Je descendais mes yeux vers Margot alors que je tirais la Miséricorde hors de sa gorge. Mais une peur panique s’empara de moi en découvrant une lueur blanche colmater la brêche. J’agitais la tête de gauche à droite, à toute vitesse.
« Non... Non ! »
Shallya soit maudite. Comment peut-elle faire ça ?! Comment cette chienne de colombe peut tolérer la vie d’une impie ?! Comment peut-elle permettre à une engeance horrifique de naître ?!
Pas après tout ça ! C’est moi qui aie le plus souffert pour elle ! J’ai versé tout mon sang dans le domaine de Cuilleux, j’ai menti à mon Duc pour Derrevin, j’ai défendu ce village de gueux la servant devant le sire Maisne ! C’était pas assez ?! J’aurais dû encourager Brandan à renverser les murailles, et jeter sa sergenterie de sous-chiens violer et égorger toutes ces prêtresses ! Je me suis tourné plein de rage pour voir Alys, cette immonde salope, la seule à ne pas paraître choquée par le hurlement spectral de ma maman.

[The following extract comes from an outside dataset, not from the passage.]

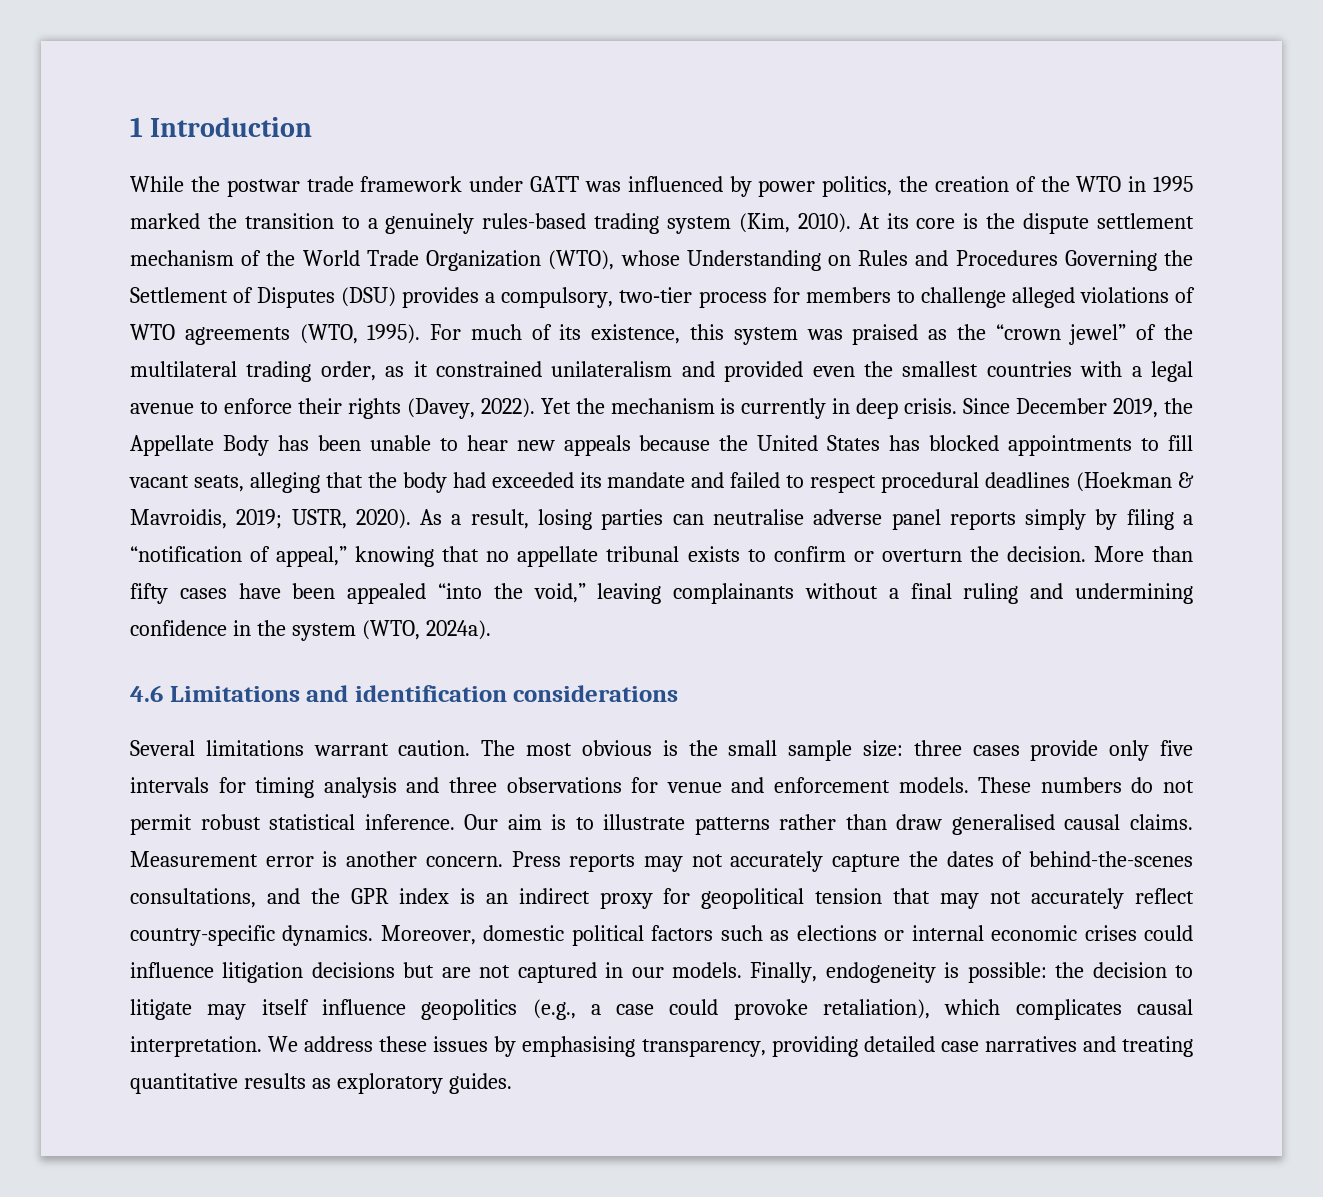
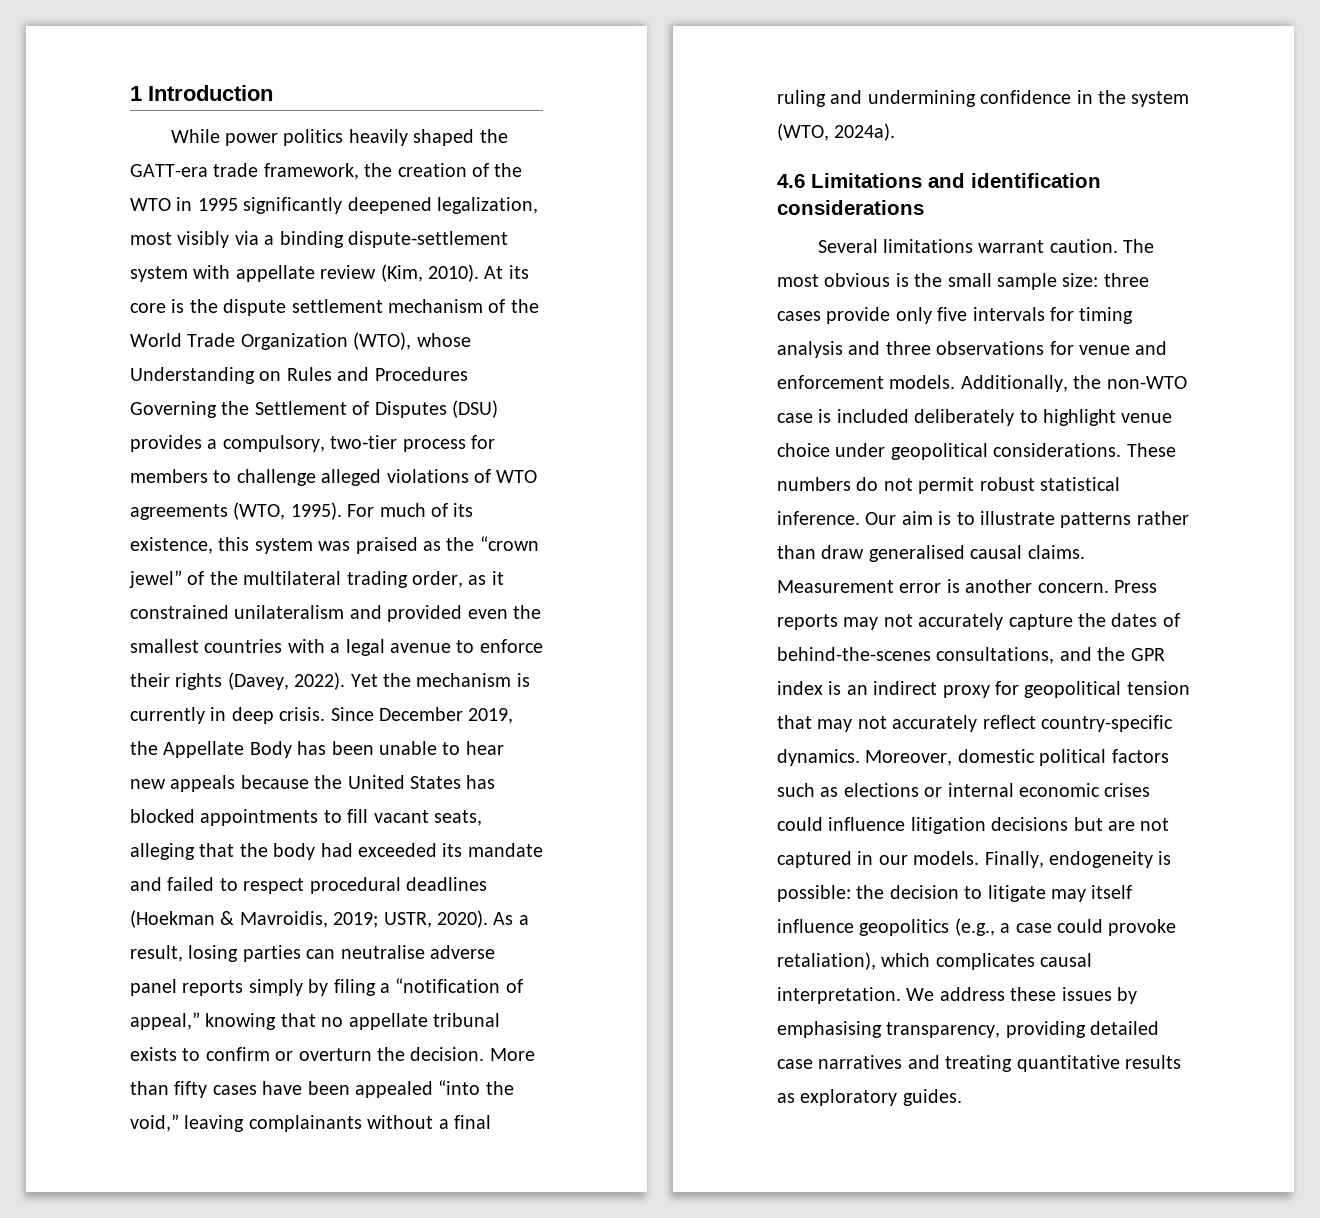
[190,176,893,197] the postwar trade framework under GATT was influenced by power politics, -> [224,129,508,146] [130,163,359,180] power politics heavily shaped the GATT-era trade framework,
[130,213,732,234] marked the transition to a genuinely rules-based trading system -> [243,197,538,214] [130,231,508,248] [130,265,377,282] significantly deepened legalization, most visibly via a binding dispute-settlement system with appellate review
(969, 785) none -> [960,375,1187,392] [777,409,1173,426] [777,443,1122,460] Additionally, the non-WTO case is included deliberately to highlight venue choice under geopolitical considerations.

Je m’apprêtais à lui répondre, lorsque Thecia, l’ancienne roulure de mon père, me défia d’un coup de dague. Le court espace d’une seule seconde, je dus résister à la pulsion malsaine de me jeter sur elle pour lui poignarder le cœur et lui faire fermer sa gueule – mais elle n’a aucune importance.
C’est Alys le danger. C’est elle, la pouffiasse qui est en train de permettre à Margot de mettre au monde une chose. C’est elle la meneuse du troupeau. Celle qui a tué le sire Binet. Celle qui mène la bande. Celle qui a les pouvoirs de faire du mal à ma mère. Celle qui doit payer pour toutes ses fautes – et surtout ses offenses envers moi.
Alors, j’ai offert à Thecia un sourire dément, et un simple clin d’œil enjôleur. Avant de tourner mon regard vers Alys.
« Révérende mère ! »
J’ai joué du couteau pour mieux enserrer la dague, et j’ai chargé comme un furieux, détalant autour de l’autel pour me jeter vers elle.
« Tu vas hurler ! »
Aucune pitié. Aucune retenue. Il faut que je la tue. Pas que je la lacère, pas que je la poignarde ; que je la tue. Je me jette sur elle comme un limier, directement vers sa gorge. Quitte à tirer sa robe. Quitte à tirer ses cheveux. Quitte à la tuer le plus salement au monde.
Il faut que je protège ma mère, et pour ça, elle doit crever.